Reproduce word for word the part of the text below on U.S. policy toward Aristide and Haiti that opens with the words containing "Some of the" and closes with "September 19. 1994.".

Start of Source document

Of course, even if Aristide accepted the deal, Washington felt he could not really be trusted, so U.S. troops would have to militarily occupy the country as an insurance policy.

That is how the Governors Island Accord was constructed in the summer of 1993, whereby U.N. peacekeepers would land in Haiti prior to Aristide's return on October 3O, 1993.

Well, the Republicans didn't like this arrangement at all. Neither did the "invisible government" in the U.S., that is the Pentagon and the CIA. Therefore, the CIA began pumping up a death squad in Haiti known as the FRAPH, which they called a "counterweight" to the Lavalas.

The FRAPH and CIA coordinated their strategies. First, the FRAPH staged a demonstration with a few dozen thugs at the Port-au-Prince wharf on October 11, 1993, so that the Pentagon had an excuse to withdraw its troop carrier, the Harlan County, which was to off-load 200 U.S. and Canadian soldiers. The following week, Brian Latell, the CIA's chief Latin American analyst, launched an offensive in the U.S. Congress and mainstream media to portray Aristide as "mentally unstable" and a "murderer and psychopath," while the coup's leader General Raoul Cedras and his cohorts came from "the most promising group of Haitian leaders to emerge since the Duvalier family." Henry Kissinger went on TV to call Aristide "a psychopath." Right-wing politician Patrick Buchanan called him "a bloodthirsty little socialist."

Some of the liberal dailies, like The New York Times, made a half-hearted attempt to cast doubt on the right-wing attack and the CIA's characterization of Aristide, but most of the television networks faithfully regurgitated the lies.

Despite the "invisible government's" temporary victory in stopping Aristide's return in 1993, Haiti kept coming back to haunt the U.S. Repression continued and refugees kept flooding out of the country, eventually forcing the Clinton Administration to re-examine how to return Aristide to Haiti under U.S. supervision. This time the Clinton Administration opted for a massive military invasion of 20,000 U.S. troops on September 19. 1994.

When President Aristide agreed to this intervention, along with the structural adjustment program, there was a major shift in the portrayal of Aristide. He was warily praised as a "statesman" who had "matured" and become more "realistic." He was the prodigal son.

"I think the best thing that has happened to Aristide and his administration-in-exile is that they have had a crash course in democracy and capitalism, and come to understand that too much revolution scares away investors. Small countries can't afford too much social experimentation," said former Ambassador Robert E. White, a Carter Center agent, shortly after the invasion in the Boston Globe.

Time magazine also spoke candidly about Clinton Administration reasoning:

"For the next 17 months or so, the U.S. must pin its hopes on Aristide. His 1990 election victory gives him an aura of legitimacy no other Haitian figure can come close to matching [one remark: 67.5 percent of the vote usually gives legitimacy, not its aura]; the U.S. can hardly pretend to be restoring Haitian democracy if it backs anyone else. If he is a leftist and no admirer of the U.S., well, in a perverse way, that makes American intervention easier to defend against possible cries of Yanqui imperialism. Instead of overthrowing a populist reformer to install a military dictatorship friendly to the U.S., Washington will be doing the exact opposite."

End of Source document
Start of Recorded data

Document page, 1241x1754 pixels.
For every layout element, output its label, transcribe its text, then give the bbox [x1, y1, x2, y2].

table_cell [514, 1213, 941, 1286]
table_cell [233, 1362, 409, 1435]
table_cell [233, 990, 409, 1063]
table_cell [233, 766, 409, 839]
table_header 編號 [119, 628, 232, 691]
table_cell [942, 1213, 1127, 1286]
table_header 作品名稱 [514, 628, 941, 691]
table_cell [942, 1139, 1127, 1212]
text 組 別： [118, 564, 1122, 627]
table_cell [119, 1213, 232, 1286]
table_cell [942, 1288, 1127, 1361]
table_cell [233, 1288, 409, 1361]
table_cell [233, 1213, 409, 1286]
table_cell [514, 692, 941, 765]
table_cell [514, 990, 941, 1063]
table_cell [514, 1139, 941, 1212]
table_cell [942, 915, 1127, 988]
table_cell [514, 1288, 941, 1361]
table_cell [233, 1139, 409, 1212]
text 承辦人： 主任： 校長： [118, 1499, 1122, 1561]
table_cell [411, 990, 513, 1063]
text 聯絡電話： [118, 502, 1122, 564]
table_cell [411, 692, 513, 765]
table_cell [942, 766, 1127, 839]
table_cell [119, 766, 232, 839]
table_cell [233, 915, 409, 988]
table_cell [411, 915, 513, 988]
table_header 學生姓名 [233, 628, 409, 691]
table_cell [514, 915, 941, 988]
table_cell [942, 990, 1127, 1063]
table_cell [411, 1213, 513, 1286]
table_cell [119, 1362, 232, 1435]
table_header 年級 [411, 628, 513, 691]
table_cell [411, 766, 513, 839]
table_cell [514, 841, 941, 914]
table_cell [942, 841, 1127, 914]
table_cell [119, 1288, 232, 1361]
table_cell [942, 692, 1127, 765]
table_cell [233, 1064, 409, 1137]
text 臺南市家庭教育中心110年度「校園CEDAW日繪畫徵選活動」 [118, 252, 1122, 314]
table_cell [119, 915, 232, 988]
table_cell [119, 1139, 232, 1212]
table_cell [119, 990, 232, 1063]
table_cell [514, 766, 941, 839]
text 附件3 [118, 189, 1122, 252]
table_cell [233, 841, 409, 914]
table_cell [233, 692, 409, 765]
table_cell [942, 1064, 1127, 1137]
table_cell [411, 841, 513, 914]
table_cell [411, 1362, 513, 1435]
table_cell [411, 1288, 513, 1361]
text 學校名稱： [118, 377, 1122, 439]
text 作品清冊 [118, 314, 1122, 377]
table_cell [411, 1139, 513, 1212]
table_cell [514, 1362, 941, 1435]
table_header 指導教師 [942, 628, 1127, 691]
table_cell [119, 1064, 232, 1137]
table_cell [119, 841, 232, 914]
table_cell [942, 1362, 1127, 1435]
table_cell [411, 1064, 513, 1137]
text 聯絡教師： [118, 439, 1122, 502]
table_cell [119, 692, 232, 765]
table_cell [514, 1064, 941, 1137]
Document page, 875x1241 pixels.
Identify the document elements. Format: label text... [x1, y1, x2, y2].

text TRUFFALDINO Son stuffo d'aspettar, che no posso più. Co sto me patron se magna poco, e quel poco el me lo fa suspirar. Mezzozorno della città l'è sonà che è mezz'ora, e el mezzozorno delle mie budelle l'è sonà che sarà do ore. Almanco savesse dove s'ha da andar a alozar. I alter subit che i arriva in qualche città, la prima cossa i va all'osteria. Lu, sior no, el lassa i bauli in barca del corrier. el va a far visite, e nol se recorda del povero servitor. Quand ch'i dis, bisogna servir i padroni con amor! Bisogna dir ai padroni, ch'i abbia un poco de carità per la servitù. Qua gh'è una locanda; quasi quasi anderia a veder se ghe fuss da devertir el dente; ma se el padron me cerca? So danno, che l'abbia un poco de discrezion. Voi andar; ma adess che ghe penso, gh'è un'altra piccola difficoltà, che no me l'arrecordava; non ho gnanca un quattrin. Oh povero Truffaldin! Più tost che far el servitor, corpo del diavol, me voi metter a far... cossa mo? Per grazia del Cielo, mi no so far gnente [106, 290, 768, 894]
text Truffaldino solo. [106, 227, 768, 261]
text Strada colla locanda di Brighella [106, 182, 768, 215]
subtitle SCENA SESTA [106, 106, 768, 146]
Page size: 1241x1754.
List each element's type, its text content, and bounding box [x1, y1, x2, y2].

End of Recorded data

## Task output
Some of the liberal dailies, like The New York Times, made a half-hearted attempt to cast doubt on the right-wing attack and the CIA's characterization of Aristide, but most of the television networks faithfully regurgitated the lies.

Despite the "invisible government's" temporary victory in stopping Aristide's return in 1993, Haiti kept coming back to haunt the U.S. Repression continued and refugees kept flooding out of the country, eventually forcing the Clinton Administration to re-examine how to return Aristide to Haiti under U.S. supervision. This time the Clinton Administration opted for a massive military invasion of 20,000 U.S. troops on September 19. 1994.